■ Consegna ■
Trascrivi dal testo sulla mostra di Andrea Mastrovito il passo che va da "Andrea Mastrovito torna" fino a "il processo visivo." incluso.

■ Testo proposto ■
##########

Andrea Mastrovito torna a esporre in una galleria italiana dopo gli importanti traguardi raggiunti nell’ultimo triennio: la vittoria dell’Italian Council (2019) e la conseguente personale a Palazzo Fabroni – Museo del Contemporaneo di Pistoia (2020), la partecipazione alla XV Biennale di Lione con un solo show alla Fondation Bullukian (2019), e un imponente progetto alla Galleria Nazionale d’Arte Moderna di Roma (2019). Questa nuova mostra alla Galleria Michela Rizzo di Venezia porta ancora una volta il disegno al centro dell’attenzione in modo innovativo, non come surrogato della pittura, ma come tecnica in grado di stravolgere il processo visivo.
Come viene percepita la realtà? Come si modifica la verità soggettiva? Chi sta raccontando cosa? Questi sono solo alcuni dei quesiti che emergono dall’indagine di Mastrovito. Attraverso una serie di rielaborazioni e interpretazioni, il disegno viene esplorato come copia, traccia, impronta, metamorfosi, negazione e assenza. La diseducazione al reale si pone come un rinnovato percorso d’indagine in un contesto che sintetizza le tradizionali modalità dell’artista con le sperimentazioni più recenti. Ne emerge, come spiega il curatore Alberto Fiz: “Una presa di coscienza rispetto a un reale che esce di senno e sfugge a ogni definizione, in una progressiva integrazione di elementi, solo in apparenza antitetici”.

##########

■ Dati in esame ■
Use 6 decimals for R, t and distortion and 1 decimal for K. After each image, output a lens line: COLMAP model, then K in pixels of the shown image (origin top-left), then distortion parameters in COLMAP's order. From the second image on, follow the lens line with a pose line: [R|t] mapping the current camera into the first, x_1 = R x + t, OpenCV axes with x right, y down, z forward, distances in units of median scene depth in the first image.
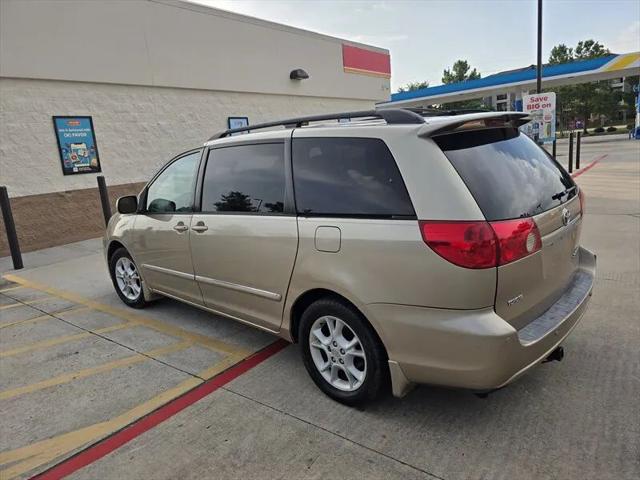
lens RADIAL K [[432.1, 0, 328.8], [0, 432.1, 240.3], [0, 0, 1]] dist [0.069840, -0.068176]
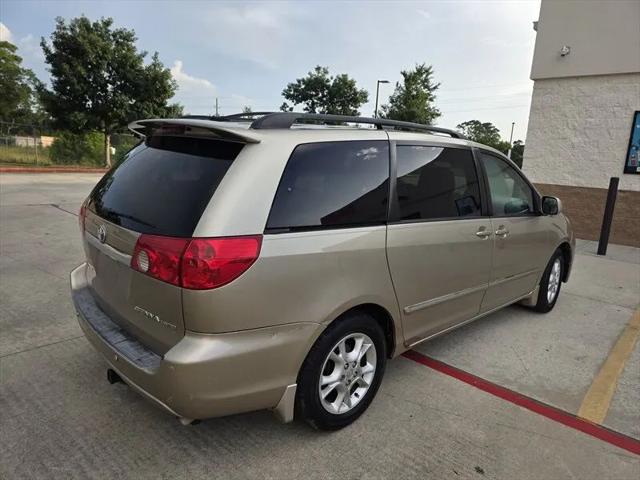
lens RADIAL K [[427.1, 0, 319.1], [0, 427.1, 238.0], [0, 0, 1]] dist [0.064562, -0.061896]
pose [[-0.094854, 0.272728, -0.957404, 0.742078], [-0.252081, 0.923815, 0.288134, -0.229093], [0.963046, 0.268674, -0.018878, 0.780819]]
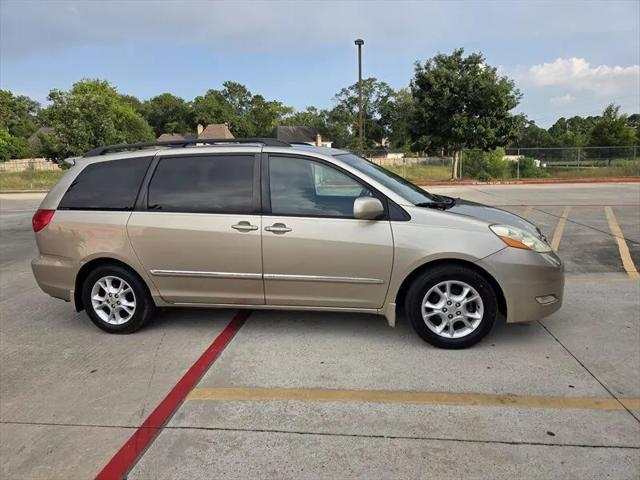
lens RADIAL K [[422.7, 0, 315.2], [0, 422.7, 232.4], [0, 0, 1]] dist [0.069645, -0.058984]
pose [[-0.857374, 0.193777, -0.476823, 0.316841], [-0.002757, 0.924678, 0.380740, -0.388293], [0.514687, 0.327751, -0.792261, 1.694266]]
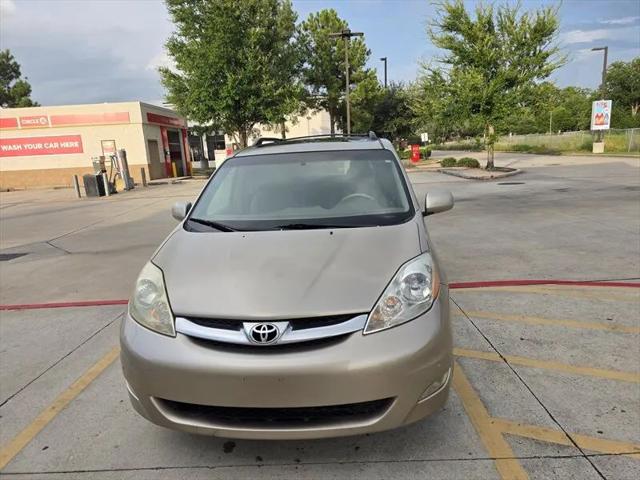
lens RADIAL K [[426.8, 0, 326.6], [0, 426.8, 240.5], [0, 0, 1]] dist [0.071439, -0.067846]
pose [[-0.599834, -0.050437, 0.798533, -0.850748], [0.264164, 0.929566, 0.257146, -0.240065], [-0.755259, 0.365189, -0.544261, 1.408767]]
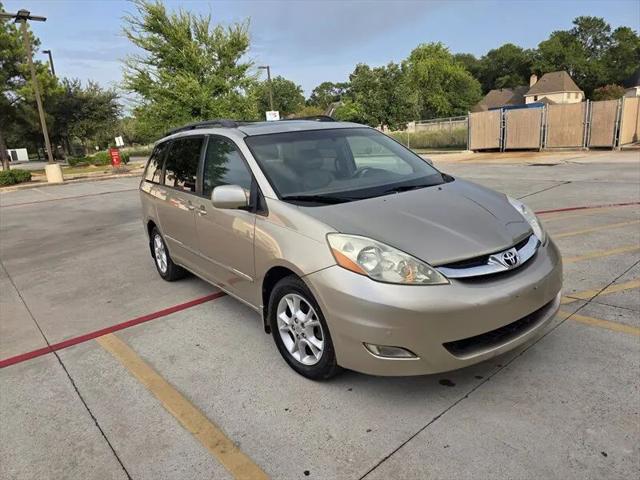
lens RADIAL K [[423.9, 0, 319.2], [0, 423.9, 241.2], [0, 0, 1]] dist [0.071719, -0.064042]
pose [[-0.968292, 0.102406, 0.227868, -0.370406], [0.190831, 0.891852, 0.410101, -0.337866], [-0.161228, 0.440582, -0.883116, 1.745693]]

##########

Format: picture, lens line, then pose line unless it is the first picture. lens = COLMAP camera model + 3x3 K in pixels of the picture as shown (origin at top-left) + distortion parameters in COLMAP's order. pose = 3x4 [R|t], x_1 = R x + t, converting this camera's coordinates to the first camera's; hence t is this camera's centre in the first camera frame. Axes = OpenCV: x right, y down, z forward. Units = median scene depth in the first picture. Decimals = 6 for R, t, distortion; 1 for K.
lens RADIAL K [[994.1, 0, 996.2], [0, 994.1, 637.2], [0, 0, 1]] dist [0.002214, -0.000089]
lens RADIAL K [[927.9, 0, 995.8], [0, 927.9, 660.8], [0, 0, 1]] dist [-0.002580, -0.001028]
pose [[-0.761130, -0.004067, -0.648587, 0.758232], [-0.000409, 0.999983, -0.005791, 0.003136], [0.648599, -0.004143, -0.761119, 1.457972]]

##########

■ Risultato ■
Andrea Mastrovito torna a esporre in una galleria italiana dopo gli importanti traguardi raggiunti nell’ultimo triennio: la vittoria dell’Italian Council (2019) e la conseguente personale a Palazzo Fabroni – Museo del Contemporaneo di Pistoia (2020), la partecipazione alla XV Biennale di Lione con un solo show alla Fondation Bullukian (2019), e un imponente progetto alla Galleria Nazionale d’Arte Moderna di Roma (2019). Questa nuova mostra alla Galleria Michela Rizzo di Venezia porta ancora una volta il disegno al centro dell’attenzione in modo innovativo, non come surrogato della pittura, ma come tecnica in grado di stravolgere il processo visivo.